Research Article: EspL is essential for virulence and stabilizes EspE, EspF and EspH levels in Mycobacterium tuberculosis

Date Published: December 20, 2018

Publisher: Public Library of Science

Author(s): Claudia Sala, Nina T. Odermatt, Paloma Soler-Arnedo, Muhammet F. Gülen, Sofia von Schultz, Andrej Benjak, Stewart T. Cole, Christopher M. Sassetti.

http://doi.org/10.1371/journal.ppat.1007491

Abstract

The ESX-1, type VII, secretion system represents the major virulence determinant of Mycobacterium tuberculosis, one of the most successful intracellular pathogens. Here, by combining genetic and high-throughput approaches, we show that EspL, a protein of 115 amino acids, is essential for mediating ESX-1-dependent virulence and for stabilization of EspE, EspF and EspH protein levels. Indeed, an espL knock-out mutant was unable to replicate intracellularly, secrete ESX-1 substrates or stimulate innate cytokine production. Moreover, proteomic studies detected greatly reduced amounts of EspE, EspF and EspH in the espL mutant as compared to the wild type strain, suggesting a role for EspL as a chaperone. The latter conclusion was further supported by discovering that EspL interacts with EspD, which was previously demonstrated to stabilize the ESX-1 substrates and effector proteins, EspA and EspC. Loss of EspL also leads to downregulation in M. tuberculosis of WhiB6, a redox-sensitive transcriptional activator of ESX-1 genes. Overall, our data highlight the importance of a so-far overlooked, though conserved, component of the ESX-1 secretion system and begin to delineate the role played by EspE, EspF and EspH in virulence and host-pathogen interaction.

Partial Text

Mycobacterium tuberculosis, the etiological agent of human tuberculosis, is arguably the world’s most successful human pathogen. It is estimated that one third of the world’s population is latently infected by the bacterium [1], which can survive in a dormant state inside specialized cellular structures in the lung parenchyma called granulomas [2,3]. As a consequence of immunodeficiency or co-morbidities, like HIV or diabetes [4,5], latent M. tuberculosis can reactivate and establish an acute infectious process which leads to the disease. Host-pathogen interaction and disease progression are mediated by various virulence factors encoded by the bacterial genome, the most important of them being the ESX-1 or type VII secretion system [6].

_Source data_
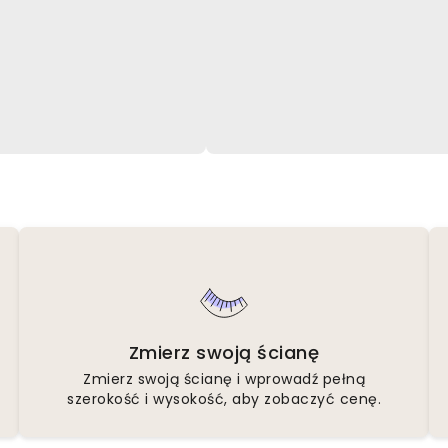
Zmierz swoją ścianę
Zmierz swoją ścianę i wprowadź pełną
szerokość i wysokość, aby zobaczyć cenę.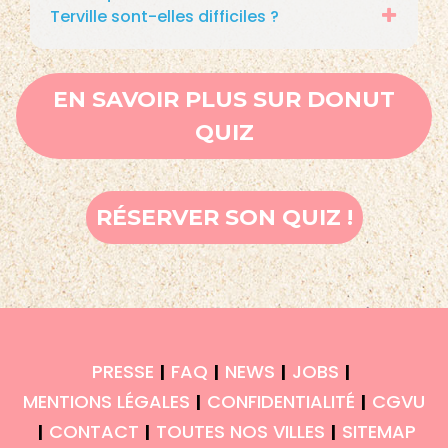
Terville sont-elles difficiles ?
EN SAVOIR PLUS SUR DONUT
QUIZ
RÉSERVER SON QUIZ !
PRESSE
FAQ
NEWS
JOBS
|
|
|
|
MENTIONS LÉGALES
CONFIDENTIALITÉ
CGVU
|
|
CONTACT
TOUTES NOS VILLES
SITEMAP
|
|
|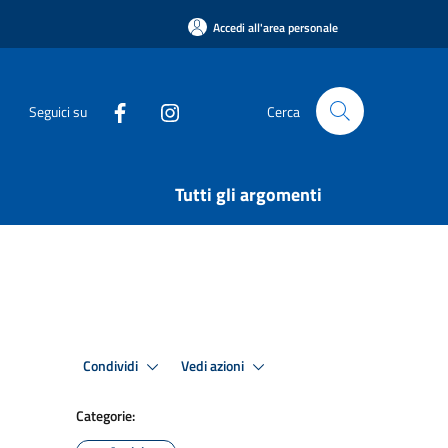
Accedi all'area personale
Seguici su
Cerca
Tutti gli argomenti
Condividi
Vedi azioni
Categorie: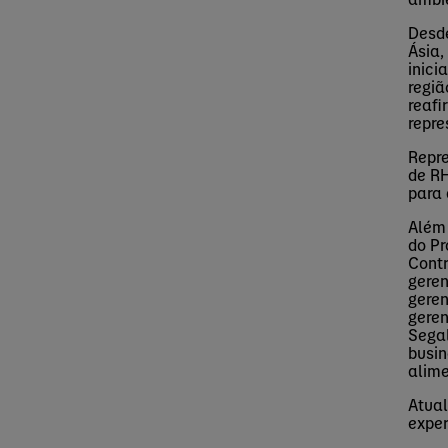
Desd
Ásia,
inici
regiã
reaf
repre
Repr
de R
para
Além
do Pr
Contr
geren
geren
gere
Sega
busi
alime
Atual
exper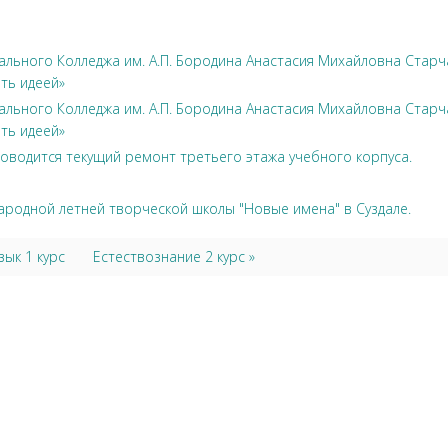
льного Колледжа им. А.П. Бородина Анастасия Михайловна Стар
ть идеей»
льного Колледжа им. А.П. Бородина Анастасия Михайловна Стар
ть идеей»
оводится текущий ремонт третьего этажа учебного корпуса.
ародной летней творческой школы "Новые имена" в Суздале.
зык 1 курс
Естествознание 2 курс »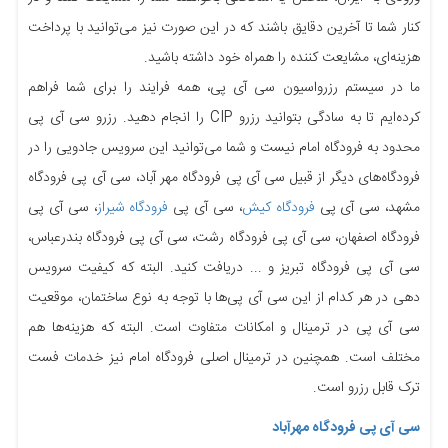
کنار شما تا آخرین دقایق باشند که در این صورت نیز می‌توانید با پرداخت
هزینه‌ای، مشایعت کننده را همراه خود داشته باشید.
ما در سیستم رزرواسیون سی آی پی، همه فرایند را برای شما فراهم
کرده‌ایم تا به سادگی بتوانید رزرو CIP را انجام دهید. رزرو سی آی پی
محدود به فرودگاه امام نیست و شما می‌توانید این سرویس جادویی را در
فرودگاه‌های دیگر از قبیل سی آی پی فرودگاه مهر آباد، سی آی پی فرودگاه
مشهد، سی آی پی
فرودگاه کیش
، سی آی پی
فرودگاه شیراز
، سی آی پی
فرودگاه اصفهان، سی آی پی فرودگاه رشت، سی آی پی فرودگاه بندرعباس،
سی آی پی فرودگاه تبریز و ... دریافت کنید. البته که کیفیت سرویس
دهی در هر کدام از این سی آی پی‌ها با توجه به نوع ساختمان، موقعیت
سی آی پی در ترمینال و امکانات متفاوت است. البته که هزینه‌ها هم
مختلف است. همچنین در ترمینال اصلی فرودگاه امام نیز خدمات فست
ترک قابل رزرو است.
سی آی پی فرودگاه مهرآباد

_ASSIGNMENT_
Continue the article on EspL in Mycobacterium tuberculosis from the point where its text stops.

_REPLY TO THE TASK_
The data presented here demonstrate the essentiality of EspL for ESX-1-dependent virulence and for stabilizing the intracellular levels of EspE, EspF and EspH in M. tuberculosis. ESX-1-dependent secretion in ΔespL was severely compromised, with undetectable levels of EsxA, EsxB, EspA and EspD in the culture filtrates. Conversely, secretion of EspB was not affected, confirming previous data generated by our group [41]. In line with the secretion profile, virulence and innate cytokine production were compromised when THP-1 cells were infected by the espL knock-out strain. In this regard, ΔespL behaves like the ESX-1-null mutants ΔRD1 [13] and ΔΔRD1 [40], which fail to stimulate the innate immune response [15]. These phenotypes tally with those previously reported for an espL transposon mutant in a clinical isolate of the W/Beijing family, which was shown to have lost the ability to arrest phagosomal maturation [50], and with the need for espL in order to fully complement an espB mutant in M. marinum [51]. While these phenotypic traits are most likely attributable to lack of secretion of the main ESX-1 substrates, whether all of them are directly caused by lack of EspL or are mediated by EspE, EspF or EspH is currently unknown and additional research is required.